_Aim of the exercise_
Copy the entries below exactly; any picture among them should be left out.

Segment Open

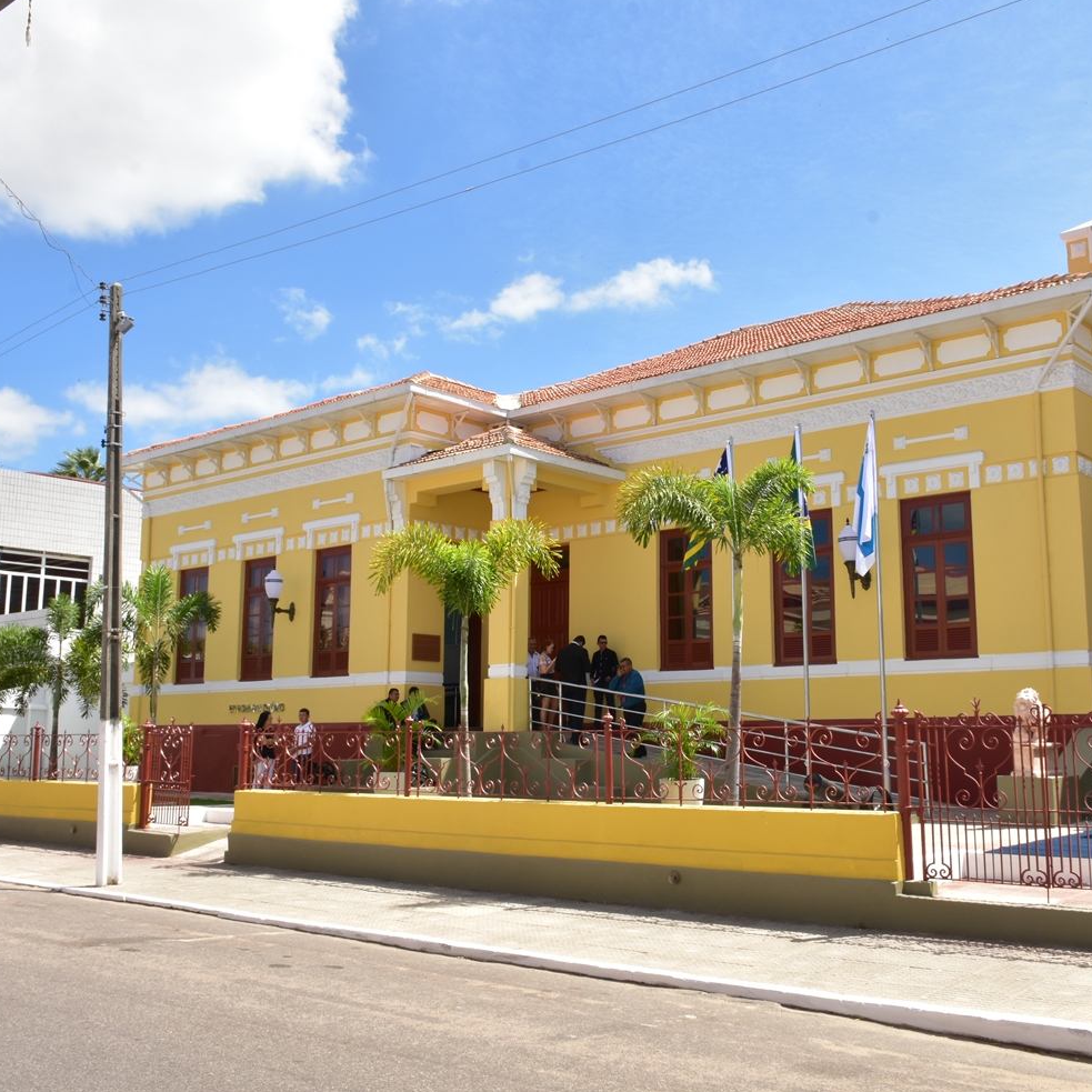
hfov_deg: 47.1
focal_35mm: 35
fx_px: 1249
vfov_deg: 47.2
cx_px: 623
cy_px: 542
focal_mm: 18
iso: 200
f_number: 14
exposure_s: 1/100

Segment Closed

_Expected answer_
hfov_deg: 47.1
focal_35mm: 35
fx_px: 1249
vfov_deg: 47.2
cx_px: 623
cy_px: 542
focal_mm: 18
iso: 200
f_number: 14
exposure_s: 1/100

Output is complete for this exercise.